**INPUT FOR THIS TASK**

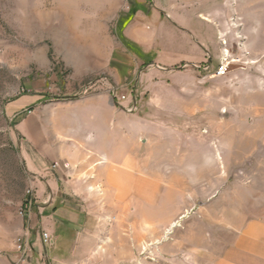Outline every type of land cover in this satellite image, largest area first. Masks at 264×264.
<instances>
[{
	"label": "crops",
	"instance_id": "obj_1",
	"mask_svg": "<svg viewBox=\"0 0 264 264\" xmlns=\"http://www.w3.org/2000/svg\"><path fill=\"white\" fill-rule=\"evenodd\" d=\"M129 13L131 19L120 26ZM263 14L264 0H122L98 27H88L77 57L69 60L75 79L118 71L114 53L128 51L115 41L122 37L153 65L138 82L139 110L121 111L104 81L98 91L78 99L43 104L45 95L36 92L16 100L17 110L37 104L20 123L21 132L31 136L30 149L21 146V152L29 168L47 175L32 180L34 203L18 228L0 238V264H125L135 258L137 229L150 233L153 210H162L153 207V200L171 201L172 194L184 192L174 186L189 183L196 198L201 167L209 169V189L223 183L212 169L230 167L217 159L222 146L216 147L214 130L201 164L199 133L185 132L175 121L197 120L221 106L233 115L236 103L239 196L230 203L235 215L217 226L211 211L228 206L223 192L214 195L207 204V245L195 244L193 254L199 257L206 249L207 264H264ZM110 19L120 28L117 35L110 31ZM223 49L241 62L230 66L217 102L215 91H200L215 88L214 81L176 68L210 58L213 63ZM231 132L225 127V135ZM55 161L68 165L61 167L62 178L47 170ZM161 183L168 186L153 190V184ZM43 232L51 236L50 243ZM16 234L23 237L26 251L17 249Z\"/></svg>",
	"mask_w": 264,
	"mask_h": 264
},
{
	"label": "rangeland",
	"instance_id": "obj_2",
	"mask_svg": "<svg viewBox=\"0 0 264 264\" xmlns=\"http://www.w3.org/2000/svg\"><path fill=\"white\" fill-rule=\"evenodd\" d=\"M121 1L0 0V238H4L8 230L18 228L21 218H24L21 210L28 206L29 201L34 203L32 180L37 176L47 175L29 168L21 152V146L30 149L31 136H25L21 132L20 123L28 115L30 117L37 104L28 103L17 110L14 109L16 100L22 96L30 97L36 92L45 95L43 104L78 99L98 91L103 80L118 85L120 91L127 95L124 107H128L132 100H137L140 76L153 67L152 61H142L135 49L127 46L121 38L115 41L127 47L128 51H115L113 65L118 70L115 73L104 71L77 80L74 77L73 63H69L70 59L77 57L79 43L84 42L81 39L87 37L88 27H98L107 11H111L112 6ZM110 21V31L117 35L120 28L114 19ZM220 40L223 45L227 44L222 36ZM225 50L223 49L220 57H215L213 68L225 55ZM227 52L230 55L228 49ZM240 62H232L231 67L238 66ZM176 69L192 70L199 80L214 81L215 88H201L200 91L207 93L213 90L215 100L222 101L223 89L229 76H213L210 71L196 68L194 63H182ZM236 96L238 98V93ZM124 107H120V110L128 114H135L139 110L138 107L137 111L129 112ZM235 107L233 115L225 114L221 106L220 110L211 115H198L197 120L189 117L175 121V126L185 132L199 133L201 164L208 154L209 132L214 130L216 147L222 146L217 159L227 160L230 167L212 169L223 183H216L210 189L207 183L209 169L201 167L200 191L196 198L192 197V184L189 183L175 185L174 191L179 186L184 188V192L179 190L180 194H172L174 197L171 201L153 200V207H161L162 210H153L150 233L137 229L136 256L125 264H207L206 249L204 255L201 253L199 257L193 254L195 244L207 245V204L214 195L220 196L223 192L221 195L227 203V209L220 206L211 211V219H215L216 225H223L224 217L230 219L235 215L236 209L231 208L230 203L239 196V103ZM225 127L232 129L230 135L224 134ZM56 162L59 165L54 167ZM62 166L65 164L55 161L47 170L54 171L62 178ZM225 177L228 180L225 181ZM158 186L163 190L168 185L153 184V190ZM165 205L169 207L167 211L163 210ZM222 231H217L219 240L223 238ZM19 236L21 235H15V243Z\"/></svg>",
	"mask_w": 264,
	"mask_h": 264
},
{
	"label": "built area",
	"instance_id": "obj_3",
	"mask_svg": "<svg viewBox=\"0 0 264 264\" xmlns=\"http://www.w3.org/2000/svg\"><path fill=\"white\" fill-rule=\"evenodd\" d=\"M241 59L239 57H231L228 52H227V49L225 50V55L221 57L219 63L213 68L212 66V62L211 60H208L204 63H194V66L198 69H203V70H206V71H210V73L213 75V76H216V77H224L226 76L229 71H230V66L232 64V62H235V61H240ZM104 82H108L110 84V94H111V97L113 98V100L115 101V103L119 106V107H124L123 105V102L125 100L128 99L127 95L125 93H122L120 91V87L118 85H115L113 83H110L109 80H103ZM138 103L136 100H132V102L130 103V105L127 107L125 106L124 108L129 111V112H135L138 110ZM59 165L58 162L54 163V167H57ZM65 166L67 167L68 165L65 164ZM32 204L31 201L28 202V206H30ZM28 206L25 207L24 209L21 210V214L25 215L27 210H28ZM43 238L46 242H51L52 239H51V236L49 235L48 232H43ZM16 247L18 250L20 251H26L27 249V245L23 239L22 236H19L16 240Z\"/></svg>",
	"mask_w": 264,
	"mask_h": 264
},
{
	"label": "trees",
	"instance_id": "obj_4",
	"mask_svg": "<svg viewBox=\"0 0 264 264\" xmlns=\"http://www.w3.org/2000/svg\"><path fill=\"white\" fill-rule=\"evenodd\" d=\"M130 19H131V13H129L125 18L122 19V21H121V25L124 26V25H125ZM120 38L125 42V44H126L127 46H129V47L135 49V51H136L138 54H140V55L142 56L140 50H138L137 48H135L133 45H131V43H129L128 41H126V40L123 39L122 37H120ZM143 56H144V55H143Z\"/></svg>",
	"mask_w": 264,
	"mask_h": 264
}]
</instances>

**WRITTEN PROBLEM**
Write the records above out again exactly, with no pictures in your copy.

**ANSWER TO THE TASK**
Outline every type of land cover in this satellite image, largest area first. Masks at 264×264.
<instances>
[{
	"label": "crops",
	"instance_id": "obj_1",
	"mask_svg": "<svg viewBox=\"0 0 264 264\" xmlns=\"http://www.w3.org/2000/svg\"><path fill=\"white\" fill-rule=\"evenodd\" d=\"M129 13L131 19L120 26ZM263 14L264 0H122L98 27H88L77 57L69 60L75 79L118 71L114 53L128 51L115 41L122 37L153 65L138 82L139 110L121 111L104 81L98 91L78 99L43 104L45 95L36 92L16 100L17 110L37 104L20 123L21 132L31 136L30 149L21 146V152L29 168L47 175L32 180L34 203L18 228L0 238V264H125L135 258L137 229L150 233L153 210H162L153 207V200L171 201L172 194L184 192L174 186L189 183L196 198L201 167L209 169V189L223 183L212 169L230 167L217 159L222 146L216 147L214 130L201 164L199 133L185 132L175 121L197 120L221 106L233 115L236 103L239 196L230 203L235 215L217 226L211 211L228 206L223 192L214 195L207 204V245L195 244L193 254L199 257L206 249L207 264H264ZM110 19L120 28L117 35L110 31ZM223 49L241 62L230 66L217 102L215 91H200L215 88L214 81L176 68L210 58L213 63ZM231 132L225 127V135ZM55 161L68 165L61 167L62 178L47 170ZM161 183L168 186L153 190V184ZM43 232L51 236L50 243ZM16 234L23 237L26 251L17 249Z\"/></svg>",
	"mask_w": 264,
	"mask_h": 264
},
{
	"label": "rangeland",
	"instance_id": "obj_2",
	"mask_svg": "<svg viewBox=\"0 0 264 264\" xmlns=\"http://www.w3.org/2000/svg\"><path fill=\"white\" fill-rule=\"evenodd\" d=\"M121 1L0 0V238H4L8 230L18 228L21 218H24L21 210L28 206L29 201L34 203L32 180L37 176L47 175L29 168L21 152V146L30 149L31 136H25L21 132L20 123L28 115L30 117L37 104L28 103L17 110L14 109L16 100L22 96L30 97L36 92L45 95L43 104L78 99L98 91L103 80L118 85L120 91L127 95L124 107H128L132 100H137L140 76L153 67L152 61H142L135 49L127 46L121 38L115 41L127 47L128 51H115L113 65L118 70L115 73L104 71L77 80L74 77L73 63H69L70 59L77 57L79 43L84 42L81 39L87 37L88 27H98L107 11H111L112 6ZM110 21V31L117 35L120 28L114 19ZM220 40L223 45L227 44L222 36ZM225 50L223 49L220 57H215L213 68L225 55ZM227 52L230 55L228 49ZM240 62H232L231 67L238 66ZM176 69L192 70L199 80L214 81L215 88H201L200 91L207 93L213 90L215 100L222 101L223 89L229 76H213L210 71L196 68L194 63H182ZM236 96L238 98V93ZM124 107H120V110L128 114H135L139 110L138 107L137 111L129 112ZM235 107L233 115L225 114L221 106L220 110L211 115H198L197 120L189 117L175 121V126L185 132L199 133L201 164L208 154L209 132L214 130L216 147L222 146L217 159L227 160L230 167L212 169L223 183H216L210 189L207 183L209 169L201 167L200 191L196 198L192 197V184L189 183L175 185L174 191L179 186L184 188V192L179 190L180 194H172L174 197L171 201L153 200V207H161L162 210H153L150 233L137 229L136 256L125 264H207L206 249L204 255L201 253L199 257L193 254L195 244L207 245V204L214 195L220 196L223 192L221 195L227 203V209L220 206L211 211V219H215L216 225H223L224 217L230 219L235 215L236 209L231 208L230 203L239 196V103ZM225 127L232 129L230 135L224 134ZM56 162L59 165L54 167ZM62 166L65 164L55 161L47 170L54 171L62 178ZM225 177L228 180L225 181ZM158 186L163 190L168 185L153 184V190ZM165 205L169 207L167 211L163 210ZM222 231H217L219 240L223 238ZM19 236L21 235H15V243Z\"/></svg>",
	"mask_w": 264,
	"mask_h": 264
},
{
	"label": "built area",
	"instance_id": "obj_3",
	"mask_svg": "<svg viewBox=\"0 0 264 264\" xmlns=\"http://www.w3.org/2000/svg\"><path fill=\"white\" fill-rule=\"evenodd\" d=\"M241 59L239 57H231L228 52H227V49L225 50V55L221 57L219 63L213 68L212 66V62L211 60H208L204 63H194V66L198 69H203V70H206V71H210V73L213 75V76H216V77H224L226 76L229 71H230V66L232 64V62H235V61H240ZM104 82H108L110 84V94H111V97L113 98V100L115 101V103L119 106V107H124L123 105V102L125 100L128 99L127 95L125 93H122L120 91V87L118 85H115L113 83H110L109 80H103ZM138 103L136 100H132V102L130 103V105L127 107L125 106L124 108L129 111V112H135L138 110ZM59 165L58 162L54 163V167H57ZM65 166L67 167L68 165L65 164ZM32 204L31 201L28 202V206H30ZM28 206L25 207L24 209L21 210V214L25 215L27 210H28ZM43 238L46 242H51L52 239H51V236L49 235L48 232H43ZM16 247L18 250L20 251H26L27 249V245L23 239L22 236H19L16 240Z\"/></svg>",
	"mask_w": 264,
	"mask_h": 264
},
{
	"label": "trees",
	"instance_id": "obj_4",
	"mask_svg": "<svg viewBox=\"0 0 264 264\" xmlns=\"http://www.w3.org/2000/svg\"><path fill=\"white\" fill-rule=\"evenodd\" d=\"M130 19H131V13H129L125 18L122 19V21H121V25L124 26V25H125ZM120 38L125 42V44H126L127 46H129V47L135 49V51H136L138 54H140V55L142 56L140 50H138L137 48H135L133 45H131V43H129L128 41H126V40L123 39L122 37H120ZM143 56H144V55H143Z\"/></svg>",
	"mask_w": 264,
	"mask_h": 264
}]
</instances>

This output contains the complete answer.